What is more, if a central bank, under deflation targeting, reduces credit and money supply less rigorously, the economic outcome would be equal to a situation in which the central bank, under inflation targeting, expands credit and money supply too generously. In both cases real credit and money supply would increase, debasing the purchasing power of money.
Even under a regime in which government controlled central banks pursue deflation targeting there would be the risk of creating unsustainable debt levels for private households, firms and governments. A rising indebtedness (relative to income), in turn, would sooner or later tip the balance of societal preference in favor of debasing the value of money.

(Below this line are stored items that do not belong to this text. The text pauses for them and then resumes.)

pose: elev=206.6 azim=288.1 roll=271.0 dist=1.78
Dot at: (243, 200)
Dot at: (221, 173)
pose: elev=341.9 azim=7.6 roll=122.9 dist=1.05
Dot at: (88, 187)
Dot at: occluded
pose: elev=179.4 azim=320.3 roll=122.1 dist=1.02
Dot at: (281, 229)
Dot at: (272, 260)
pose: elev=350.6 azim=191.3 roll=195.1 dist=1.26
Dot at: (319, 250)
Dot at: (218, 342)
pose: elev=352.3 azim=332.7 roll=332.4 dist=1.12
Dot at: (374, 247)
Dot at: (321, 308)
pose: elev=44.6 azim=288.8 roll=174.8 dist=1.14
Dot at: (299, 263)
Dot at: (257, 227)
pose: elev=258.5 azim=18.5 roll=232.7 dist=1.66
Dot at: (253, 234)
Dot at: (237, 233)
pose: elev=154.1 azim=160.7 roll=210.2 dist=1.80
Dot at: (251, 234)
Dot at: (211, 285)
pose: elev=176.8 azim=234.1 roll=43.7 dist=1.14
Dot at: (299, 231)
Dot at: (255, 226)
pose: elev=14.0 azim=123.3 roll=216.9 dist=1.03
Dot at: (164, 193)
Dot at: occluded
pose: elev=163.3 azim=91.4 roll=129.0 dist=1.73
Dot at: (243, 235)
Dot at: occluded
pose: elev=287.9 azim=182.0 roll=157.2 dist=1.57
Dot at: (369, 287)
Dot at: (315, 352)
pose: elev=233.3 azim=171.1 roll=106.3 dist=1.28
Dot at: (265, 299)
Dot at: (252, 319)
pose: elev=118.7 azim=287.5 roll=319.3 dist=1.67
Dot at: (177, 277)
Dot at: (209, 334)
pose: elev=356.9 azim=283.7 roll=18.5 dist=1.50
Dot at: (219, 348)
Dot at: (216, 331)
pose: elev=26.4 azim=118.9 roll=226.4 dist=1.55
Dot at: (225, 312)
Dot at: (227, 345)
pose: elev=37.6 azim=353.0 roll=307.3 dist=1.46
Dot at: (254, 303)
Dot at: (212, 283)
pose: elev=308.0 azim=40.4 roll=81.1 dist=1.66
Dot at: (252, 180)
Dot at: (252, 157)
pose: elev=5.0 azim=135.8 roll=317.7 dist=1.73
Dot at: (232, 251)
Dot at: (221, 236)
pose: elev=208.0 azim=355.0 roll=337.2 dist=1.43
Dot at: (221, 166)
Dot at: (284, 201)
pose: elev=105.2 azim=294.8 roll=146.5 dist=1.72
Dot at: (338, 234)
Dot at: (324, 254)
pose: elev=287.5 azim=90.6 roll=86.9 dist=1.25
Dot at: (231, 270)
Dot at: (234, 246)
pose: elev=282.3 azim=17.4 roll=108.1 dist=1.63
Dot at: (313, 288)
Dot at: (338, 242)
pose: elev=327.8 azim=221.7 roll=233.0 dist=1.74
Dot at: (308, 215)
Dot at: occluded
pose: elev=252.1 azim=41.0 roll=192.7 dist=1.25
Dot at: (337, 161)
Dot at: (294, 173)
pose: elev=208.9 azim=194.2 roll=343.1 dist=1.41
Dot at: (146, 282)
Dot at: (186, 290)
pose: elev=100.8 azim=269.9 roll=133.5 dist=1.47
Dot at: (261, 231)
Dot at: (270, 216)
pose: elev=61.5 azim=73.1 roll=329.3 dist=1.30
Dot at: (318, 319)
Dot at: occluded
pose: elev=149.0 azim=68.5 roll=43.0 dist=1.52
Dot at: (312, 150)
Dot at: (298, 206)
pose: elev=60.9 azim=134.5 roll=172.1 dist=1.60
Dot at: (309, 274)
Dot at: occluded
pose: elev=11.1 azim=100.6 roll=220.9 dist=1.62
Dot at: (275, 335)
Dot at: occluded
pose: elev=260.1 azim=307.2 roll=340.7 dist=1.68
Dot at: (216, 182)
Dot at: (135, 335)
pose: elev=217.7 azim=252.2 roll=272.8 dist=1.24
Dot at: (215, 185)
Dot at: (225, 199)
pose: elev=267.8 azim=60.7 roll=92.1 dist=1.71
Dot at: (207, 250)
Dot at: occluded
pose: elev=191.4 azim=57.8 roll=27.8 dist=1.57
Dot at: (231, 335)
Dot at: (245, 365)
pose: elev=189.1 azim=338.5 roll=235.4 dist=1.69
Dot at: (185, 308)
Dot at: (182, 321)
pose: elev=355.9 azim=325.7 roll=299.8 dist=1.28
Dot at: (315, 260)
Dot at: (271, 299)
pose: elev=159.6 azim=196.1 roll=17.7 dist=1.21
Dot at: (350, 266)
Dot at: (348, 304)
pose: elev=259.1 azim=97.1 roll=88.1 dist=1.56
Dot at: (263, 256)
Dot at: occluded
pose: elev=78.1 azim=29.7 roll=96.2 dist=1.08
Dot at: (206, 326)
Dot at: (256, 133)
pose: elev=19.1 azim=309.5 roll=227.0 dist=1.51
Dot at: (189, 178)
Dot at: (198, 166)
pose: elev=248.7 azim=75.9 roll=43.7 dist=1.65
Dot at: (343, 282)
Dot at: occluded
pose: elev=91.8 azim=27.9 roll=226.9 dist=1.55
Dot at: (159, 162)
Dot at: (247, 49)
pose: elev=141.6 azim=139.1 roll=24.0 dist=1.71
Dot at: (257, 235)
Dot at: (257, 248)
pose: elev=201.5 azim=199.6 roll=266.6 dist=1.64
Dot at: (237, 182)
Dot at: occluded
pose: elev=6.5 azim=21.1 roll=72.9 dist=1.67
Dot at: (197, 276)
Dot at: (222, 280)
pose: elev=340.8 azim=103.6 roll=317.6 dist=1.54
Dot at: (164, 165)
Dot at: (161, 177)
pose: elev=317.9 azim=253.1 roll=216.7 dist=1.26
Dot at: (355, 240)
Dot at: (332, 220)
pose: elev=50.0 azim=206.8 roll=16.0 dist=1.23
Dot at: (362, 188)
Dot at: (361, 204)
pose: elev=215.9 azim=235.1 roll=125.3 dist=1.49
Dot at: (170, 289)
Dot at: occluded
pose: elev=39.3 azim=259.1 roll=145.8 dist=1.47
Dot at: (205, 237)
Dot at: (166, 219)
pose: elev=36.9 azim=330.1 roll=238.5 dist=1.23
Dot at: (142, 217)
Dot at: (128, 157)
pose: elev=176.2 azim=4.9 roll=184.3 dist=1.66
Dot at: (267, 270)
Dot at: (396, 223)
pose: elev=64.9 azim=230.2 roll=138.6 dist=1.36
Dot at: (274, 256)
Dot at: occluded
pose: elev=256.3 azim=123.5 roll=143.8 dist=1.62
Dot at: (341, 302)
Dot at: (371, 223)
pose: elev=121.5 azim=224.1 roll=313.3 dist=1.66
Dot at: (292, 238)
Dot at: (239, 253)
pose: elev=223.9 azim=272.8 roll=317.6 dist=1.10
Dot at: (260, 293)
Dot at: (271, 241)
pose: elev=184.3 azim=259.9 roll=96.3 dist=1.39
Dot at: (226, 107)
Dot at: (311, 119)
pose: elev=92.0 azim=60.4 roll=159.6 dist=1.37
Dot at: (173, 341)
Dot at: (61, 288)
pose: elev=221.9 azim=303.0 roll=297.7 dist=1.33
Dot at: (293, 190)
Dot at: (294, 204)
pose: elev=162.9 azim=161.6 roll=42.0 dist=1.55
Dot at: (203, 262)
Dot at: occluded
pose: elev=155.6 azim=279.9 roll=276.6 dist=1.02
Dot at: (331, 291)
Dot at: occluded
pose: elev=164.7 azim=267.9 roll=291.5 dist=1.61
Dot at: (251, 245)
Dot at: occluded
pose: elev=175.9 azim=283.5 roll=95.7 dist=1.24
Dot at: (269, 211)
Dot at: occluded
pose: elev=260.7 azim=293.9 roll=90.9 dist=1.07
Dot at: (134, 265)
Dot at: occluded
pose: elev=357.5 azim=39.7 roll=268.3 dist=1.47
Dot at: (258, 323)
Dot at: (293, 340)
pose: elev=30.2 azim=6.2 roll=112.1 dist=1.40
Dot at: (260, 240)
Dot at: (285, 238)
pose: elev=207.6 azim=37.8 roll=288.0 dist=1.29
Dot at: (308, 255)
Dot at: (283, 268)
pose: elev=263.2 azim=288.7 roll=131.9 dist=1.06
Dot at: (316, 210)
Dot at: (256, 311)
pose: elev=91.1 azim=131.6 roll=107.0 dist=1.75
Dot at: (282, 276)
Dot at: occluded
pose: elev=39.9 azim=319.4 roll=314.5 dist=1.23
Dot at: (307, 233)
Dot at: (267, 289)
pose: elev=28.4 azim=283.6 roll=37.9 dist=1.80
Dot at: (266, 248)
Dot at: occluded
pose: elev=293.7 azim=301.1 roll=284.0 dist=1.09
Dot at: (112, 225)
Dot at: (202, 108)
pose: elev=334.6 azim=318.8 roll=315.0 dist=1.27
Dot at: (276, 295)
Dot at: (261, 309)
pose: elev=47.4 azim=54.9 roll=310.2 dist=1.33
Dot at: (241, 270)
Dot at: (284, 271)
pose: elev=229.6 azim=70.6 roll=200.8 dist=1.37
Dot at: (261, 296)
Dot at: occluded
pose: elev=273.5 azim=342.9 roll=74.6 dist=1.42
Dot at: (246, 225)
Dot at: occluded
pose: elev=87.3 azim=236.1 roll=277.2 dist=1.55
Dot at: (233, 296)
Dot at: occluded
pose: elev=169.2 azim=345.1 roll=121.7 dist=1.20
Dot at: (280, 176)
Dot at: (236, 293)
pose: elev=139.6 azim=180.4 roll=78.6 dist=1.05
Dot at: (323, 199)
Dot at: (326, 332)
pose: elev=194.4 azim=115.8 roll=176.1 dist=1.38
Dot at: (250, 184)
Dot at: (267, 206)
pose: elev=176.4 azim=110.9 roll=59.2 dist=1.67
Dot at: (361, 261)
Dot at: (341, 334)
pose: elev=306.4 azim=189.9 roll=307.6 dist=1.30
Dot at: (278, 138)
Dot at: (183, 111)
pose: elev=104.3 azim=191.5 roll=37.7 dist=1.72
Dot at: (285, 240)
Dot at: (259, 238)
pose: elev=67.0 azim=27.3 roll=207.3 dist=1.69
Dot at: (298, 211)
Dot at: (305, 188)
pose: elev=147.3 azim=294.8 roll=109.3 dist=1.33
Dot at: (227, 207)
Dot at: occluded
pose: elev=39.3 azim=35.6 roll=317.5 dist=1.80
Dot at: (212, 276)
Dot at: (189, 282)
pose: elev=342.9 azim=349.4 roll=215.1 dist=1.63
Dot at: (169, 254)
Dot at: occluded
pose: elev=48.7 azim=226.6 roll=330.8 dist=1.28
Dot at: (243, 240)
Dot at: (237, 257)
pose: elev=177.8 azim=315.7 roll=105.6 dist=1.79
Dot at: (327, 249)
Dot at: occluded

From the Austrian point of view, a government controlled money supply system, coupled with the price level stabilization idea, is inherently crisis prone, irrespective of inflation targeting or deflation targeting. That is why Austrians argue for an unconditional return to free-market money. They see it as a solution to the dangers emerging from today’s monetary regime.
Notes
[1] Rothbard, M. N. (2006), For a New Liberty, Ludwig von Mises Institute, p. 217.
[2] An in-depth discussion of this issue can be found, for instance, in: Johnson, K. H., Small, D., Tryon, R. (1999), “Monetary policy and price stability,” in: Austrian Central Bank, 27. Volkswirtschaftliche Tagung, pp. 65–94, in particular pp. 81.
[3] See Friedman, M. (1969), “The Optimum Quantity of Money,” in: Friedman, M. (ed.), The Optimum Quantity of Money and other Essays, Aldine, Chicago, Il.
[4] Mises, Ludwig von, Human Action, Chapter 17, section 18: “The Inflationist View of History.”
[5] For an insightful elaboration of this issue see, for instance, Hoppe, H.-H. (2006), The Economics and Ethics of Private Property, Ludwig von Mises Institute, pp. 175–204.
[6] Using the term “pretense of knowledge,” this point was forcefully made by F.A. Hayek in his lecture to the memory of Alfred Nobel, December 11, 1974: “The Pretense of Knowledge.”
[7] Mises, “The Principle of Sound Money,” Chapter 21 of The Theory of Money and Credit.
[8] Note that the internal rate of return of 2% is the discount rate which makes zero the difference between the present value of cash flows to be received in the future and the initial outlay.
[9] This would be analogous to current practice, in which actual inflation is usually allowed to exceed promised inflation.
[10] Mises, Human Action, Chapter 12, section 4: “Stabilization.”
[11] Mises, “The Non-Neutrality of Money,” in: Money, Method, and the Market Process.